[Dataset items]
--- begin ---

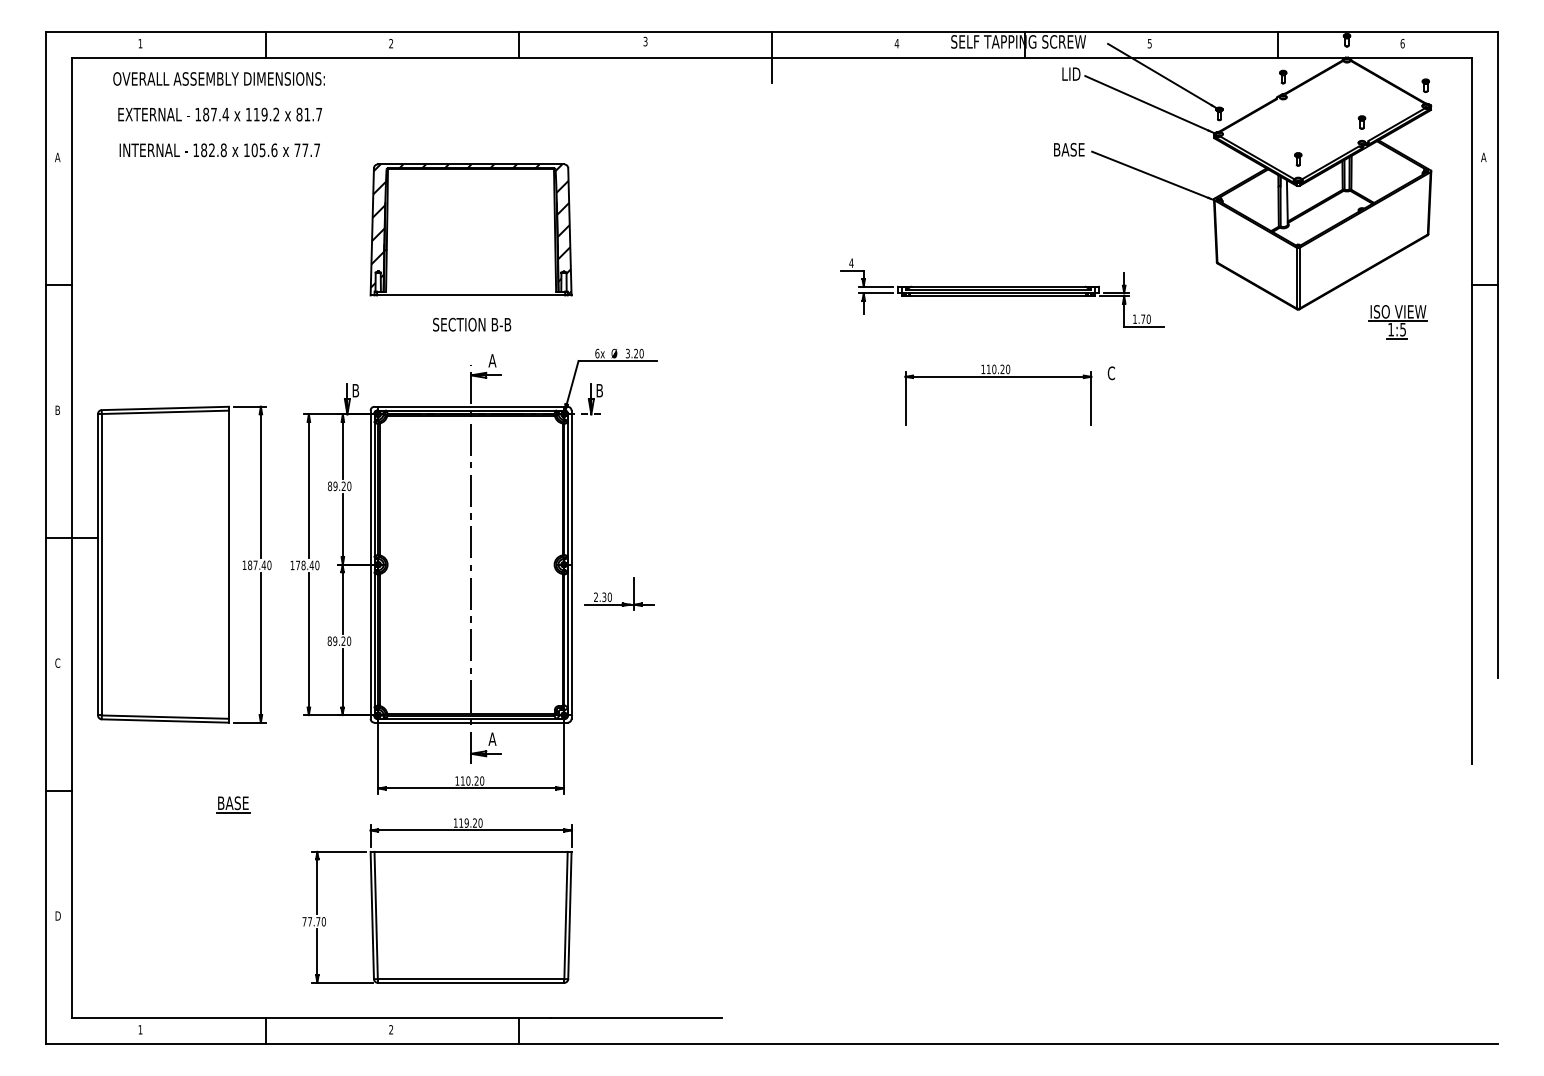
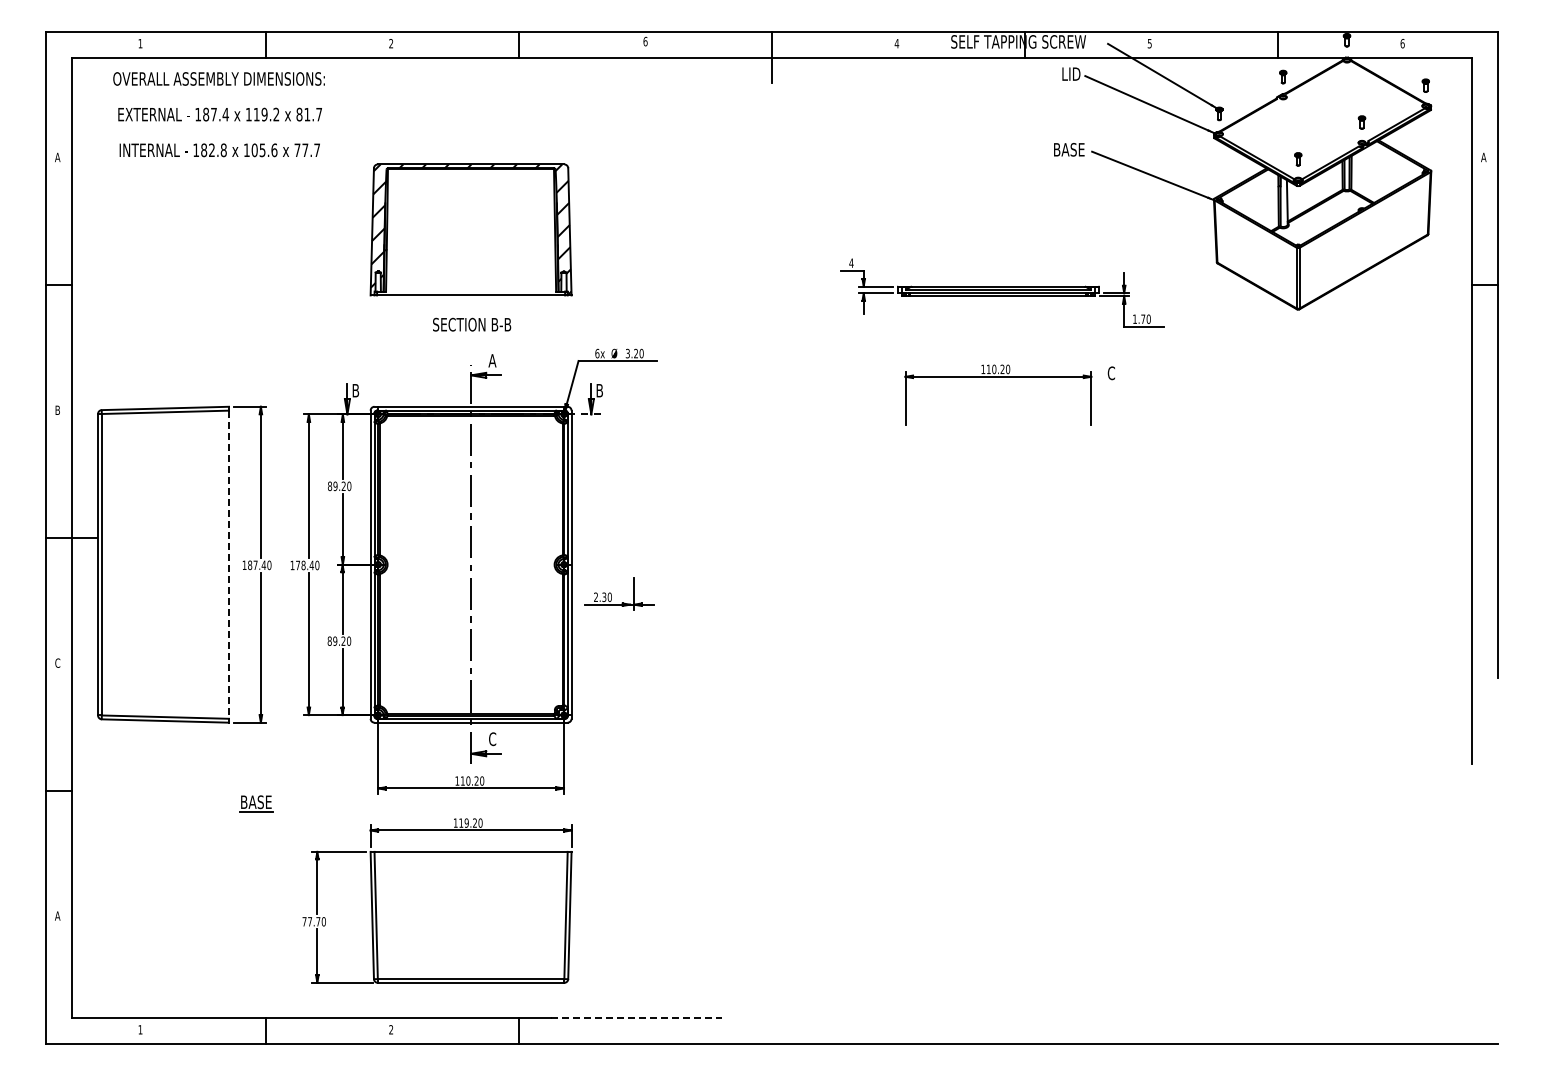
text at (645, 41): 3 -> 6
part at (1397, 322): present -> none
line at (229, 565): solid -> dashed
text at (492, 739): A -> C
part at (233, 804) position: (233, 804) -> (256, 803)
text at (57, 915): D -> A
line at (636, 1018): solid -> dashed
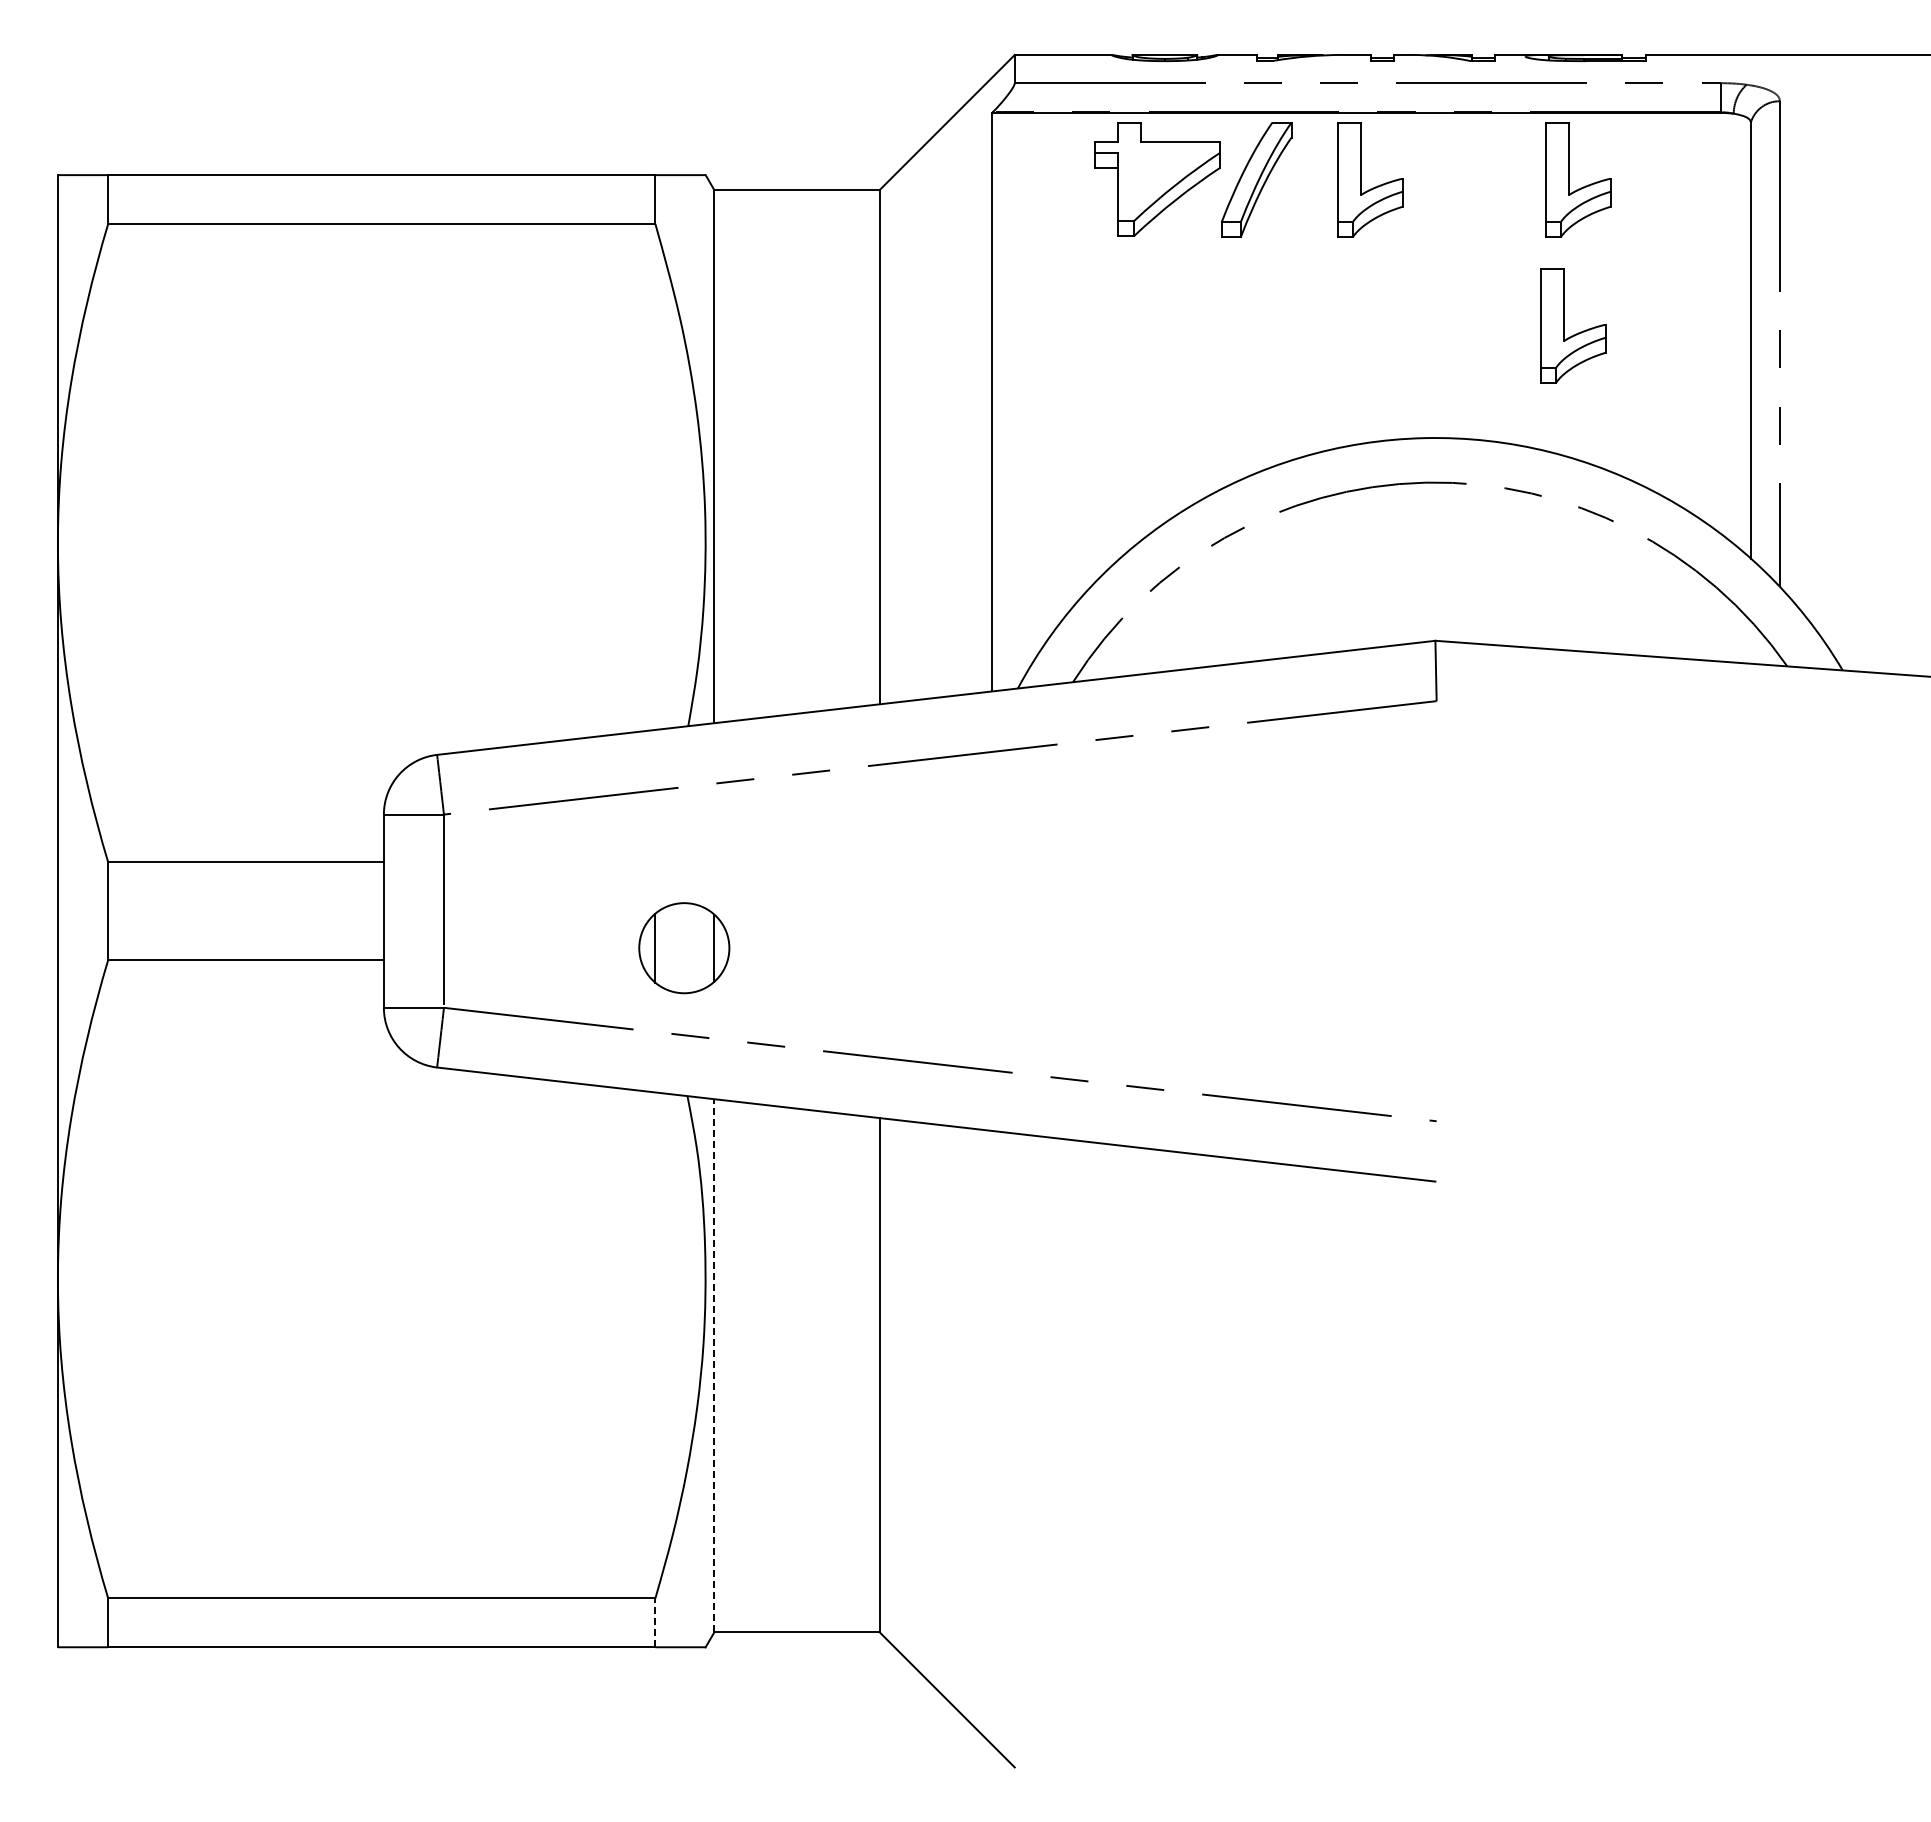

--- end ---

▸ SHORT PROBLEM
Update the items by replacing each "solid" with "continuous" and keeping every other word and line the same. Leave the pictures out of your answer.

▸ WRITTEN ANSWER
text at (645, 41): 3 -> 6
part at (1397, 322): present -> none
line at (229, 565): continuous -> dashed
text at (492, 739): A -> C
part at (233, 804) position: (233, 804) -> (256, 803)
text at (57, 915): D -> A
line at (636, 1018): continuous -> dashed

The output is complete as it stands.